QUESTIONS ON THE MATERIAL -
- A) According to the passage on secure network address translation, what stays hidden from an external host when a server node opens an outbound connection?
- B) Carry on the passage about secure network address translation on the BIG-IP system from the point where it stops.

TEXT UNDER STUDY -
Segment Open
A secure network address translation (SNAT) is a BIG-IP Local Traffic Manager™ feature that translates the source IP address within a connection to a BIG-IP system IP address that you define. The destination node then uses that new source address as its destination address when responding to the request.
For inbound connections, that is, connections initiated by a client node, SNATs ensure that server nodes always send responses back through the BIG-IP system, when the server’s default route would not normally do so. Because a SNAT causes the server to send the response back through the BIG-IP system, the client sees that the response came from the address to which the client sent the request, and consequently accepts the response.
For outbound connections, that is, connections initiated by a server node, SNATs ensure that the internal IP address of the server node remains hidden to an external host when the server initiates a connection to that host.
Segment Closed
DATA UNDER STUDY -
Segment Open
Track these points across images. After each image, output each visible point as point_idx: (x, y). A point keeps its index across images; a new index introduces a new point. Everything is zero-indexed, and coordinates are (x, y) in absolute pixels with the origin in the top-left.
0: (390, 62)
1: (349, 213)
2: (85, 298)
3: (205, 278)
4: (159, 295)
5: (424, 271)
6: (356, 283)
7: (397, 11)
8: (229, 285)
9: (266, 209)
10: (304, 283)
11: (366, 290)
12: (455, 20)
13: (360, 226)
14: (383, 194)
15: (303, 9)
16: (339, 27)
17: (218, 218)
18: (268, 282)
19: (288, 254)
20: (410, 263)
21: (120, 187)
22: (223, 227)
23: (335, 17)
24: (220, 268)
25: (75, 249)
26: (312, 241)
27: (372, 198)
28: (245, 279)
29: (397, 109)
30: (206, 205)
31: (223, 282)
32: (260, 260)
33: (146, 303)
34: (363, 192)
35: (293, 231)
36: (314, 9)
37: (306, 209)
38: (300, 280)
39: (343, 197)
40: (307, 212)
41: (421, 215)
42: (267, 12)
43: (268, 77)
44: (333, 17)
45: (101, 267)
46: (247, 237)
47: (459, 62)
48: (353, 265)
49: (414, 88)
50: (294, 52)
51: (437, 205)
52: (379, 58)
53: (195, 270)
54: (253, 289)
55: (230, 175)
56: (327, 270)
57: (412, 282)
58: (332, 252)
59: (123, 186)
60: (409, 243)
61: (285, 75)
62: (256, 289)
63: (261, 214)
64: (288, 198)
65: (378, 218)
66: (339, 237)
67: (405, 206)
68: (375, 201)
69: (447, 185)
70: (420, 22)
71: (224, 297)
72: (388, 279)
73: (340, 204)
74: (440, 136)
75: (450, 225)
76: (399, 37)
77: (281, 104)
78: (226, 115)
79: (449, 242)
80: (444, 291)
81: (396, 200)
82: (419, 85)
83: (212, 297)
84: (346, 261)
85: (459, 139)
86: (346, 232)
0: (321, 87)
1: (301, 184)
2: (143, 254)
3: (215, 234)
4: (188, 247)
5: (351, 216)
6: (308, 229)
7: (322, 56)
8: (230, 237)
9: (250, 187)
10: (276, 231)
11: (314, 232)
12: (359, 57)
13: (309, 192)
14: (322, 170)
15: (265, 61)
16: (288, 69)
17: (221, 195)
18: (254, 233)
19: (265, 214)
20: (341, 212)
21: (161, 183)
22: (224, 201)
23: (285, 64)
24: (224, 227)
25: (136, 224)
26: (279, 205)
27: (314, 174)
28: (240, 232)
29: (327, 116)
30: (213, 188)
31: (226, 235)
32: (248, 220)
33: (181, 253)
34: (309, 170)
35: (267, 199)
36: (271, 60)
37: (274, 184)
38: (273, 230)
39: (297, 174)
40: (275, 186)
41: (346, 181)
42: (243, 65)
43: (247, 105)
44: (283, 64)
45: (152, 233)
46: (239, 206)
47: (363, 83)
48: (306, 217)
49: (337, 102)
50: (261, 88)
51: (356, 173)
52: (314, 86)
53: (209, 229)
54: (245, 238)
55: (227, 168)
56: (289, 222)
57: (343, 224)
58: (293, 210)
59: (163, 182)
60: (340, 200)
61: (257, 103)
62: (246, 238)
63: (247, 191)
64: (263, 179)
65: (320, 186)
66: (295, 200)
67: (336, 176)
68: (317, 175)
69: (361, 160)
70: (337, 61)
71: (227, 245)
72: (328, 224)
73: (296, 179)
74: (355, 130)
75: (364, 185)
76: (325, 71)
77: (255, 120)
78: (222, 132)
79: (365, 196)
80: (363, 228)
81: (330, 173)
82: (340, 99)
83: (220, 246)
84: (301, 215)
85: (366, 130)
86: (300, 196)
Segment Closed
RESULTS -
- A) The server node's internal IP address.

- B)
SNATs for client-initiated (inbound) connections
In the most common client-server network configuration, the Local Traffic Manager™ standard address translation mechanism ensures that server responses return to the client through the BIG-IP® system, thereby reversing the original destination IP address translation. This typical network configuration is as follows:
- The server nodes are on the same subnet as the BIG-IP system.
- The client nodes are on a different subnet from the server nodes.
- The BIG-IP system is the default gateway for the server subnet.
However, there are atypical network configurations in which the standard BIG-IP system address translation sequence by itself does not ensure that server responses use the required return path. Examples of these atypical configurations are:
- When clients and servers are on the same network
- If you want to load balance requests to server nodes that are on the same network as the client nodes, you can create a SNAT so that server responses are sent back through the virtual server, rather than directly from the server node to the client node. Otherwise, problems can occur such as the client rejecting the response because the source of the response does not match the destination of the request. Known as virtual server bounceback, this SNAT configuration causes the source of the response to match the destination of the request, thus ensuring that the client node accepts the response. You can use this kind of configuration when you want to load balance requests from web servers to application servers on the same network.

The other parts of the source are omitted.